Was wondering if we could get some advice on the p-value adjustment in this paper “A statistical methodology for analyzing co-occurrence data from a large sample”

Currently our research team has pulled out the co-occurrence of drug names and adverse events from over 600,000 discharge summaries to see if certain drug names disproportionately co-occur with certain adverse events (AE) terms. Each drug-AE pair has a co-occurrence matrix and each co-occurrence matrix has a χ2 statistic and p-value associated with it.

Co-occurrence matrix

Drug present | Drug absent | |
---|---|---|

Adverse event present | D+ve, AE+ve | D-ve, AE+ve |

Adverse event absent | D+ve, AE-ve | D-ve, AE-ve |

To further identify meaningful drug-ae pairs we’d like to implement the volume test adjustment followed by the p-value plot that was mentioned in the above paper.

However, we are not sure if the volume test adjustment ε(χ2) is the same as p in the plot of (1- p, Np) “where p is the adjusted p-value from the volume test and Np is the number of test statistics with a p-value greater than p”. If not, how can we derive the adjusted p value after calculating ε(χ2)?

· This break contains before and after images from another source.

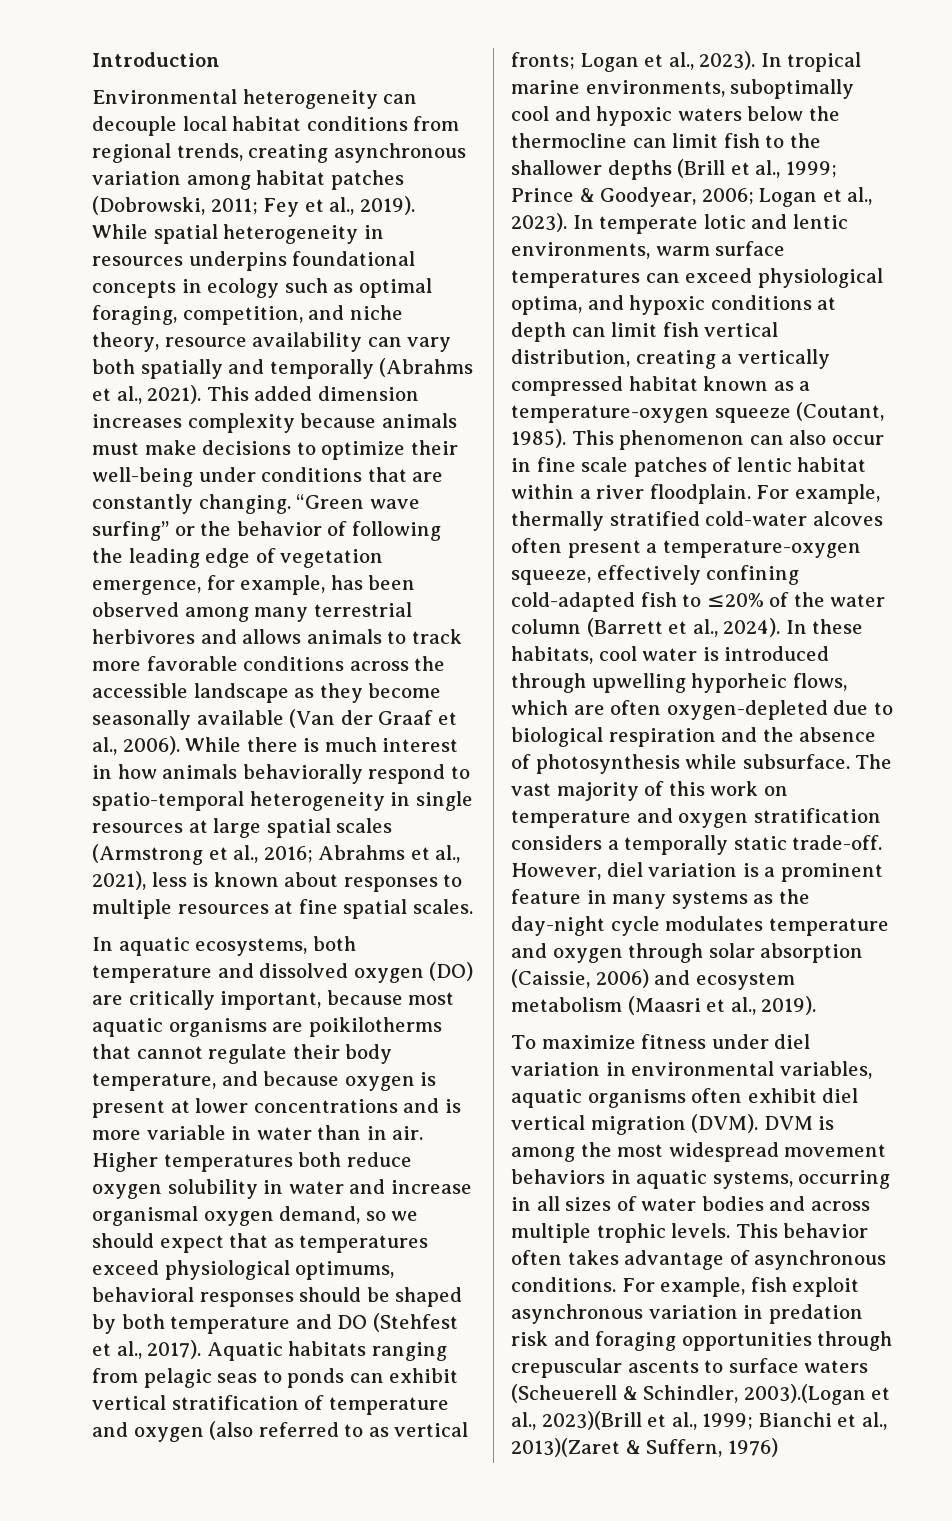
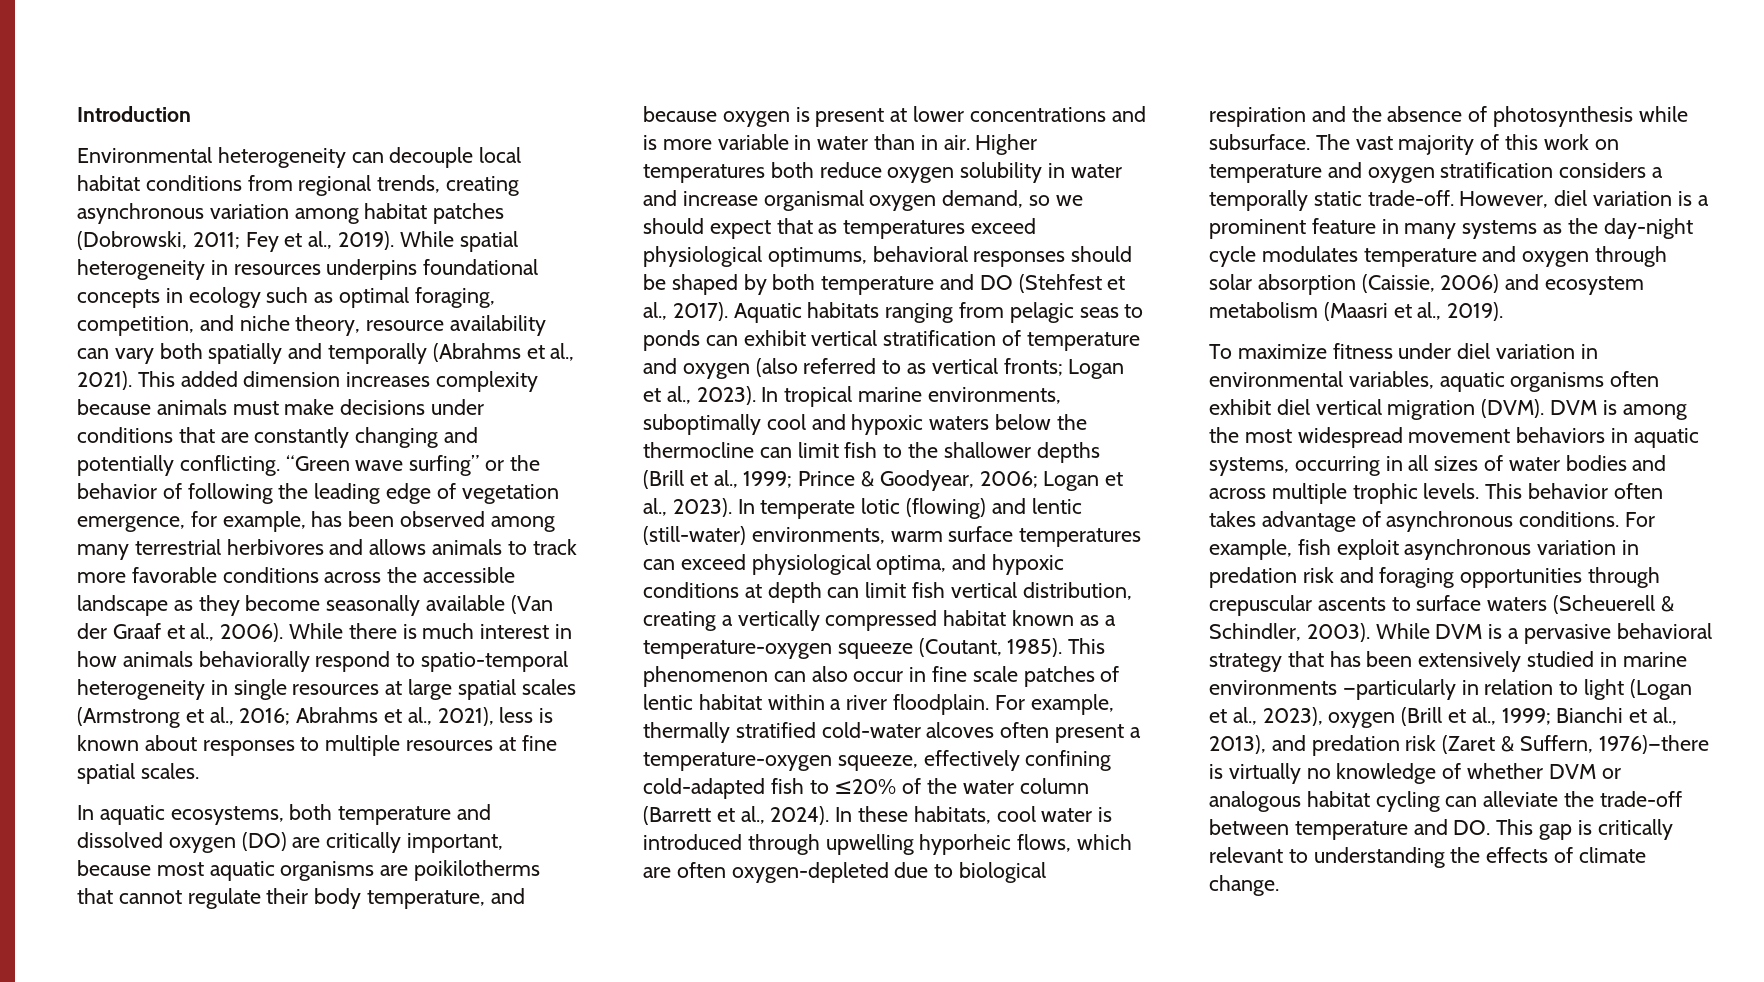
[296,440,458,460] [92,467,193,487] to optimize their well-being -> (426, 407) none
[198,494,291,514] changing. -> [355,427,479,448] [77,455,280,476] changing and potentially conflicting.
(746, 221) none -> [906,498,987,519] (flowing)
(848, 221) none -> [643,526,746,545] (still-water)
[743,1384,891,1405] [511,1411,642,1430] 2003).(Logan et al., 2023)(Brill -> [1306,623,1712,644] [1209,651,1687,672] [1209,679,1692,700] [1209,707,1443,728] 2003). While DVM is a pervasive behavioral strategy that has been extensively studied in marine environments —particularly in relation to light (Logan et al., 2023), oxygen (Brill
[511,1438,778,1457] 2013)(Zaret & Suffern, 1976) -> [1209,735,1709,756] [1209,763,1621,784] [1209,791,1682,812] [1209,819,1673,840] [1209,847,1646,868] [1209,875,1279,896] 2013), and predation risk (Zaret & Suffern, 1976)—there is virtually no knowledge of whether DVM or analogous habitat cycling can alleviate the trade-off between temperature and DO. This gap is critically relevant to understanding the effects of climate change.

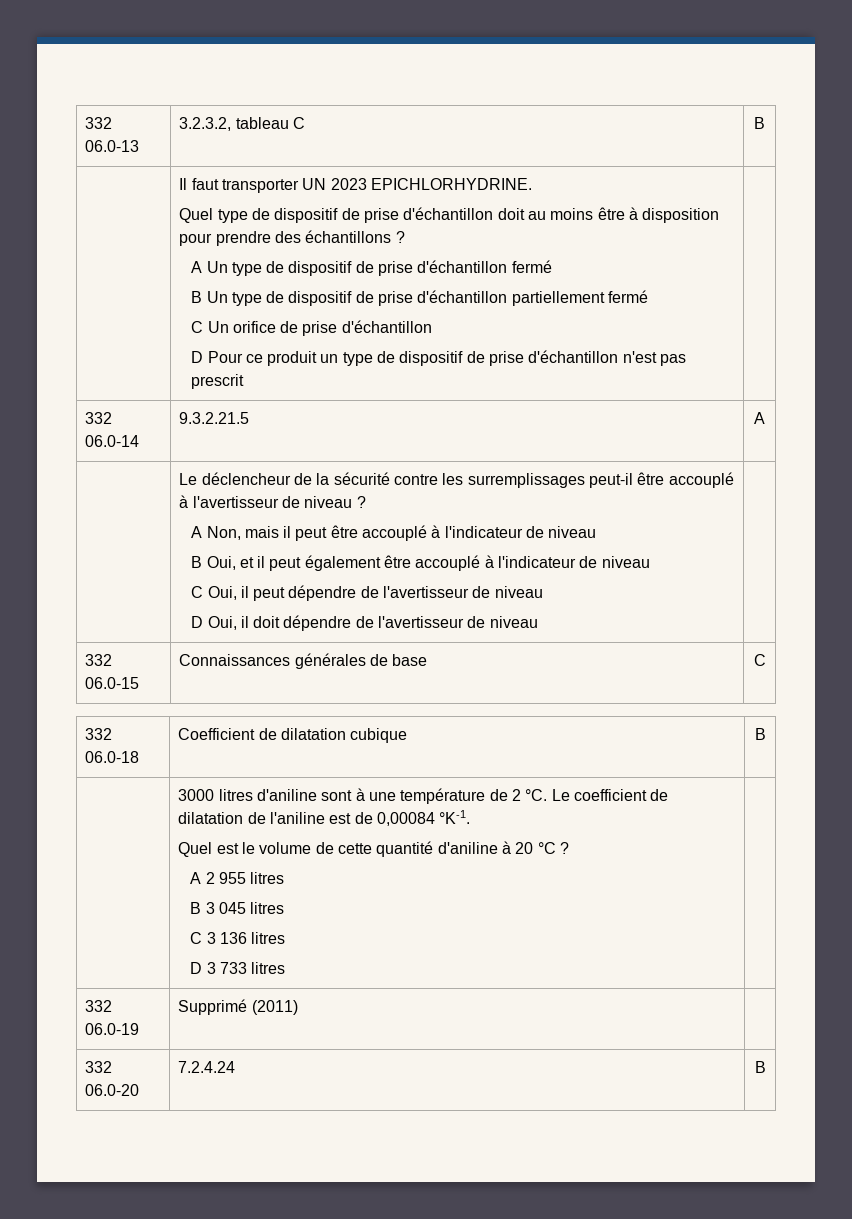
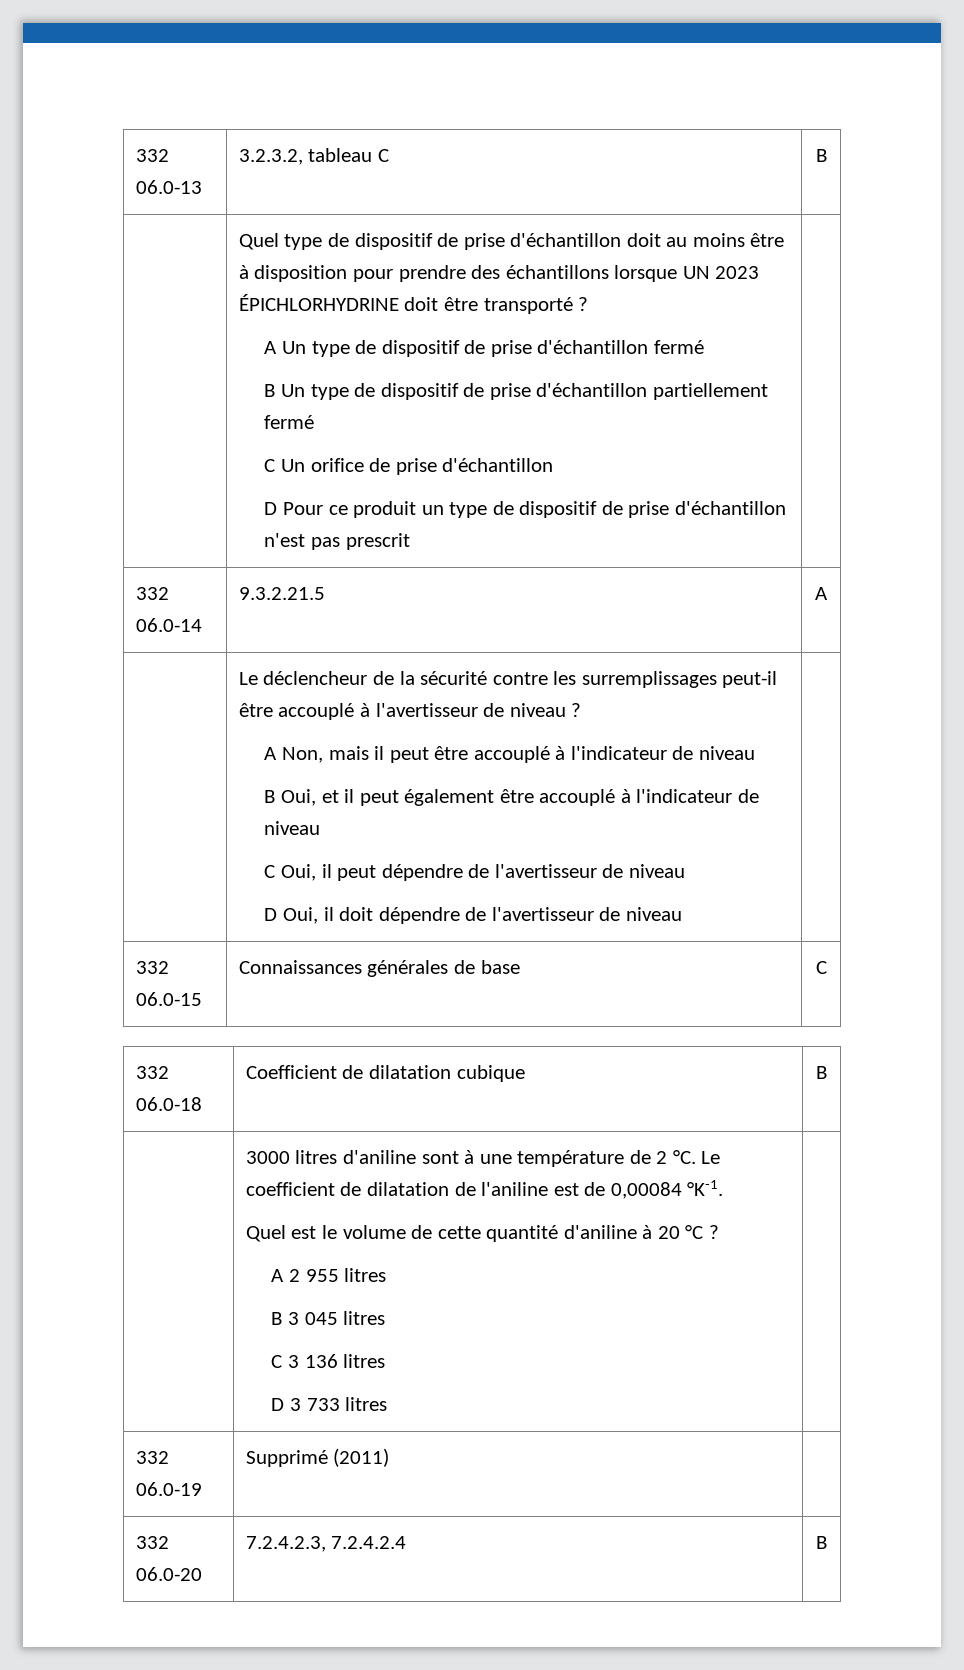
[179,178,532,193] Il faut transporter UN 2023 EPICHLORHYDRINE. // -> (827, 155) none
(392, 236) none -> [614,265,760,282] [238,294,573,314] lorsque UN 2023 ÉPICHLORHYDRINE doit être transporté
[178,1061,236,1073] 7.2.4.24 -> [245,1536,407,1552] 7.2.4.2.3, 7.2.4.2.4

The volume adjustment approach requires dividing the χ2 statistic by the number of observations (n). In our case, n is very large (>600,000) and this leads to very small χ2 values, and correspondingly very large p-values.

Another question we have is whether the volume test adjustment is suitable for the scenario we have just described, and whether we should use the conditional and fixed margin volume tests instead.

Thanks in advance

Hui Xing